Dan Mosedale: Dan has long experience in Mozilla governance, as well as experience with multiple products, from the Mozilla Application Suite to calendar to Firefox. Dan joined Mozilla as a member of mozilla.org staff in the early, early days. Later he moved to the product group to work on LDAP and related capabilities. He spent a few years away from the project in daily life, but never in spirit. Dan returned to the Mozilla project a few years back when he joined Oracle to work on the Mozilla calendar project. Dan remained at Oracle as the lone Mozilla developer for some time after the Mozilla team there disbanded. He moved to the Mozilla Corporation a while back, worked as the lead calendar developer, and has most recently moved to working on Firefox.
Deb Richardson: Deb is a long-time member of the Linux world, and one of the founders of the Linuxchix. She came to the Mozilla project a few years back. Deb’s initial challenge was to create a useful developer documentation site. We had always known our documentation was poor. If you look today you can see the results of Deb’s efforts, now under the leadership of Eric Shepherd. The Mozilla Developer Center contains documentation for multiple aspects of the Mozilla project, from technologies to projects to products. Deb most recently turned her attention to product management, working on Firefox product planning.
Deb also has a significant interest in Mozilla organization and governance. It was Deb who took my initial draft of a document about the Mozilla vision, teased apart the separate threads, and created the structure for the parts that eventually became the Mozilla Manifesto. Many contributed to the Manifesto, but Deb’s early, giant contribution made a huge difference in getting this done.
Robert Kaiser: Robert has also been part of the Mozilla project for many years. He started as a localizer of the Mozilla Application Suite. Today he is the one of the leaders of the SeaMonkey project. The SeaMonkey community group took over ongoing development of the integrated mail/news client known as the Mozilla Application Suite when it was retired as an official project. SeaMonkey is a vibrant, successful community project with ongoing development work and project releases. Robert interacts regularly with other members of the Mozilla project across a range of topics.
Stuart Parmenter: Stuart came to the Mozilla project as a high-school volunteer. He joined Netscape in 1999 and has been working in the Mozilla world almost constantly since then. Not long after the Mozilla Foundation was formed Stuart joined Oracle to work on the Mozilla calendar team there. He moved to Mozilla a year or so later, returning to his original interest in graphics.
Stuart also has an interest in Mozilla project dynamics. Stuart lead the recent effort to review and restructure our code modules, as well as started the process of thinking about non-code modules. He’s been active in thinking about the role of super-reviewers and other governance mechanisms.

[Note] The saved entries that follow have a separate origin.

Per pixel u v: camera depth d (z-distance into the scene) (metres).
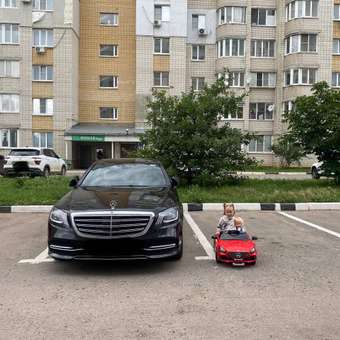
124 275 5.49
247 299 4.59
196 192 12.99
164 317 4.09
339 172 14.97
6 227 8.92
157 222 5.46
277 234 8.16
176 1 36.41
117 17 37.12
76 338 3.65
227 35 36.47
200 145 14.23
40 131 34.47
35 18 34.06
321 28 35.19
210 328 3.84
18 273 5.59
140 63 36.31
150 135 14.90
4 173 20.73
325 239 7.70
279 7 36.88
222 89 15.25
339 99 14.59
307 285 5.06
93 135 33.31
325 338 3.65
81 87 37.09
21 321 4.01
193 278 5.36
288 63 35.84
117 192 6.28
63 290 4.91
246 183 15.94
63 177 18.83
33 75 34.41
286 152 28.77
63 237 5.39
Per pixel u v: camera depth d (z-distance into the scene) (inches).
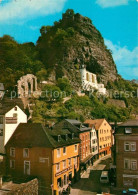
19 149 1600.6
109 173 1894.7
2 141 1696.6
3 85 4276.6
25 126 1728.6
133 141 1574.8
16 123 1791.3
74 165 1838.1
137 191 1528.1
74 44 6112.2
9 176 1480.1
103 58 6614.2
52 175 1481.3
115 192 1521.9
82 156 2139.5
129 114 5137.8
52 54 6033.5
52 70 5452.8
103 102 5236.2
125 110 5054.1
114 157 1811.0
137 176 1547.7
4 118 1706.4
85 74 5605.3
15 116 1797.5
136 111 5920.3
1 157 1763.0
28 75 4252.0
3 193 1024.2
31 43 6599.4
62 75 5339.6
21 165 1581.0
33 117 3233.3
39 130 1637.6
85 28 6776.6
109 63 6825.8
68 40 6141.7
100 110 4461.1
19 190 1098.7
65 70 5467.5
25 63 5354.3
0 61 5231.3
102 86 5989.2
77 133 2036.2
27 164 1566.2
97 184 1722.4
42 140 1556.3
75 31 6579.7
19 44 6195.9
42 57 6245.1
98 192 1536.7
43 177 1501.0
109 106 4911.4
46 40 6707.7
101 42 6973.4
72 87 5226.4
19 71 4803.2
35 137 1600.6
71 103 4077.3
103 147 2854.3
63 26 6929.1
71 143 1770.4
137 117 5000.0
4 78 4490.7
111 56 7096.5
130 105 6043.3
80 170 1968.5
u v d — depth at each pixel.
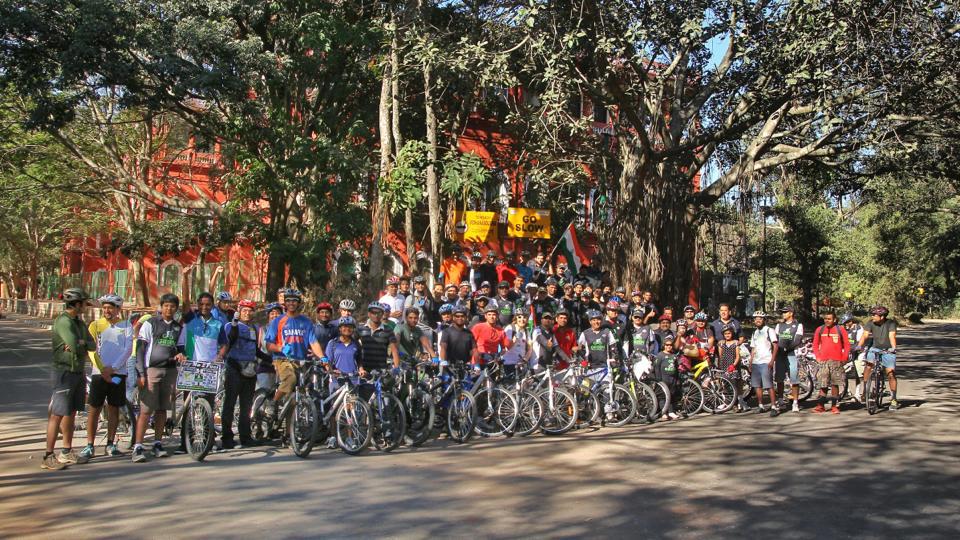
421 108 24.22
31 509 7.21
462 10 21.91
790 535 6.48
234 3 20.78
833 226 50.91
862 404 16.02
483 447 10.77
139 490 7.99
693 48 17.36
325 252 22.61
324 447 10.81
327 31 20.92
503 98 25.06
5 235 46.69
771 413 14.41
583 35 16.77
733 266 42.59
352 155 22.48
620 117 20.47
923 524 6.88
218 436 11.34
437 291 15.02
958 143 20.94
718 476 8.76
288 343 10.79
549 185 24.44
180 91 20.36
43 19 18.95
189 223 30.16
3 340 30.06
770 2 17.02
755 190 22.19
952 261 51.94
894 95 16.66
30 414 13.01
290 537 6.32
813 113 20.41
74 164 30.05
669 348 14.20
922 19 16.33
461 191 22.98
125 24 19.36
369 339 10.92
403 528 6.60
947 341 40.97
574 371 12.96
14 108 26.44
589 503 7.47
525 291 16.16
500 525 6.69
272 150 21.72
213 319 10.38
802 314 52.69
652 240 19.31
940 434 11.94
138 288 33.50
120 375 9.83
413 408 10.99
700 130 23.02
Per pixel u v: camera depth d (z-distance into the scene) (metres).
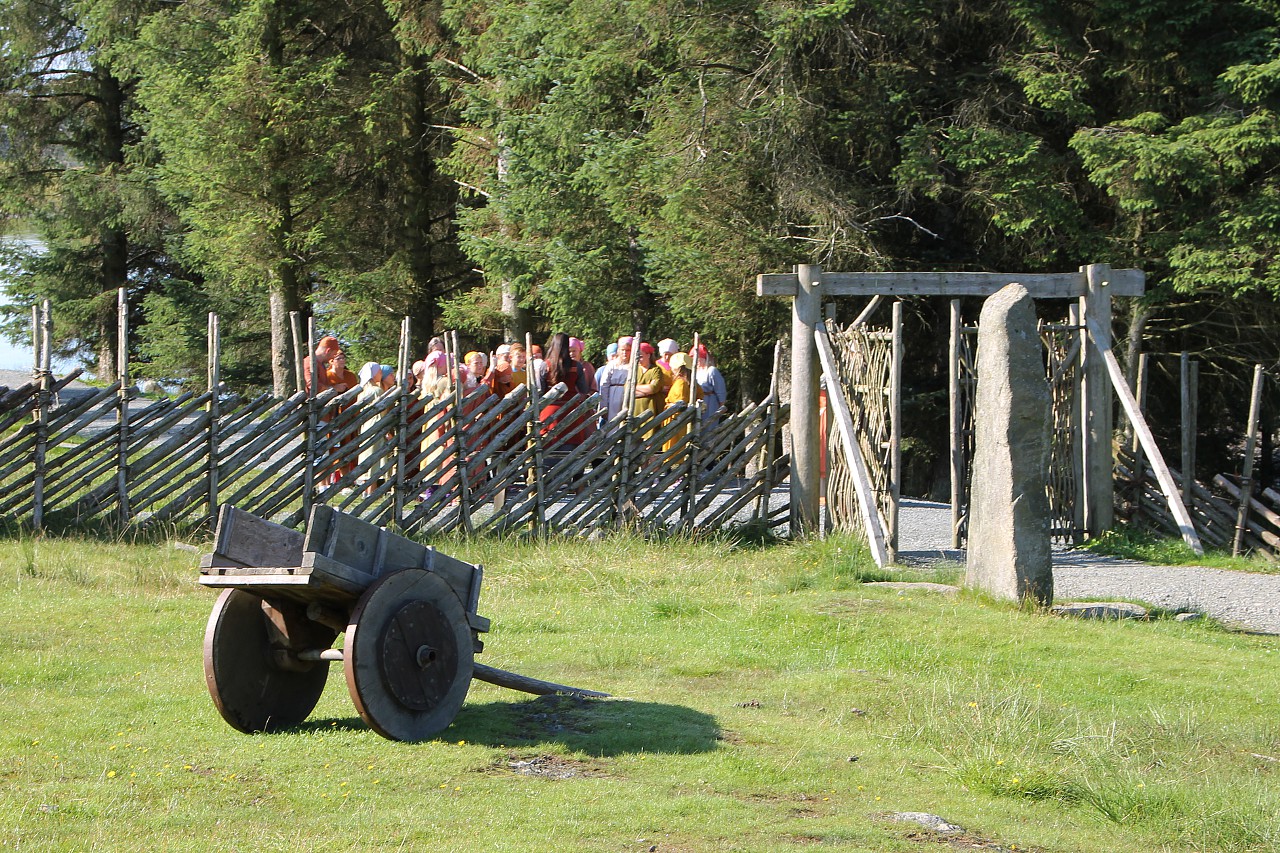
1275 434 35.09
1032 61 30.39
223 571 9.32
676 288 31.12
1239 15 29.75
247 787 8.59
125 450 18.72
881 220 31.84
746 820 8.36
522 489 22.48
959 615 15.08
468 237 37.78
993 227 31.73
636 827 8.09
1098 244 30.23
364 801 8.38
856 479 19.08
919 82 31.89
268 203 42.44
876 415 20.03
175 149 42.28
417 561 9.91
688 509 21.42
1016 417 15.81
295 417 19.41
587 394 25.28
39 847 7.18
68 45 54.16
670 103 30.75
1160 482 21.20
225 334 52.50
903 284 21.58
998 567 15.92
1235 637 15.10
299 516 19.20
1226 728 11.33
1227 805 9.25
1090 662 13.38
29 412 18.39
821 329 21.34
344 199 44.94
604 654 13.12
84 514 18.55
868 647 13.76
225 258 43.91
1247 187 29.47
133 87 55.16
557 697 11.16
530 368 20.64
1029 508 15.80
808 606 15.58
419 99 44.84
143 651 12.59
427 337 46.12
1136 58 30.62
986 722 10.81
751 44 31.03
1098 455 22.20
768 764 9.66
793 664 13.08
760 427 22.06
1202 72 29.48
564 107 32.69
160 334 53.81
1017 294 15.92
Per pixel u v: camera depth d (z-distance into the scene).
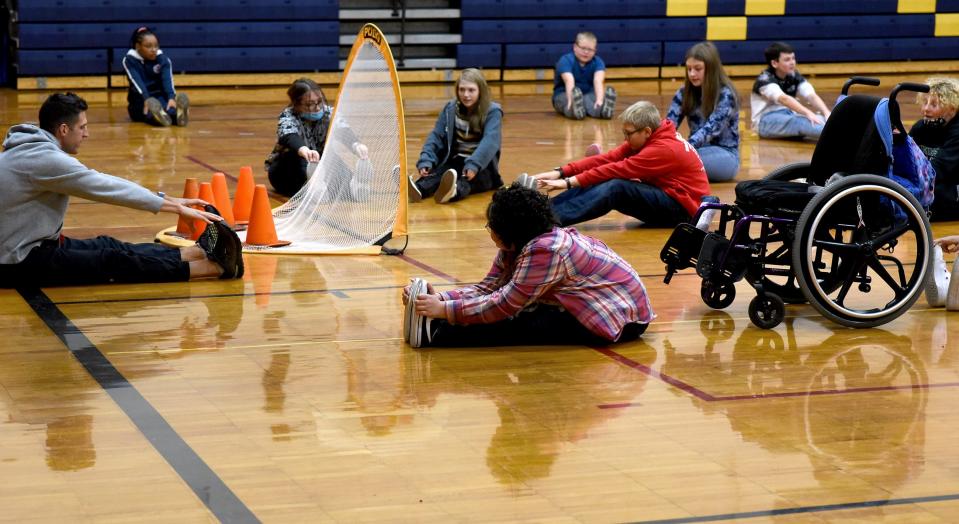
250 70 16.44
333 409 4.23
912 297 5.37
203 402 4.28
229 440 3.92
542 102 15.59
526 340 5.05
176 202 5.90
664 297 5.92
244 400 4.31
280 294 5.88
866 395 4.48
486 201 8.68
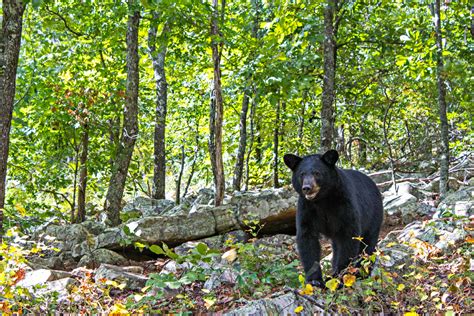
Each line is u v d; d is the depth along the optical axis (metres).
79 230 8.41
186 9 9.42
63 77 12.79
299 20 9.99
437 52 9.38
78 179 12.80
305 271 6.00
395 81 12.06
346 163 14.40
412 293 5.49
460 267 5.39
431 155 13.95
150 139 16.72
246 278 5.82
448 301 5.29
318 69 11.82
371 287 5.52
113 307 4.77
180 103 18.00
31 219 9.97
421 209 8.88
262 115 15.23
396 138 16.05
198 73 16.27
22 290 5.27
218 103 9.59
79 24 12.80
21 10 7.26
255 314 4.84
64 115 11.15
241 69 9.99
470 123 11.28
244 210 8.68
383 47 11.57
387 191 10.51
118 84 12.45
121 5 11.00
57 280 6.20
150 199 12.51
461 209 7.63
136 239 8.16
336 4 11.23
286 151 15.51
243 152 13.50
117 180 10.43
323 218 6.06
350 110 12.88
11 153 12.47
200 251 5.03
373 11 12.01
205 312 5.38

Bob Lisbonne: Bob is a long-time friend of the Mozilla project. Bob was involved in the launch and early days of the Mozilla project at Netscape, and has been involved in the browser space since the early Netscape versions. Bob has consistently provided reasoned and thoughtful advice to the Mozilla project, and joined the Mozilla Foundation Board of Directors in late 2006. Bob is currently a general partner with the venture capital firm Matrix Partners. His involvement with Mozilla is a personal effort, not to be associated with or attributed to Matrix Partners.
Mitchell Baker: I joined the Mozilla project part time in 1998 and full time in 1999. I’ve been the general manager of the project (known as the Chief Lizard Wrangler) since 1999 and have been involved in a broad range of Mozilla activities. Together with Brendan Eich I lead the effort to form the Mozilla Foundation and the Mozilla Corporation, and to articulate the Mozilla vision through the Mozilla Manifesto.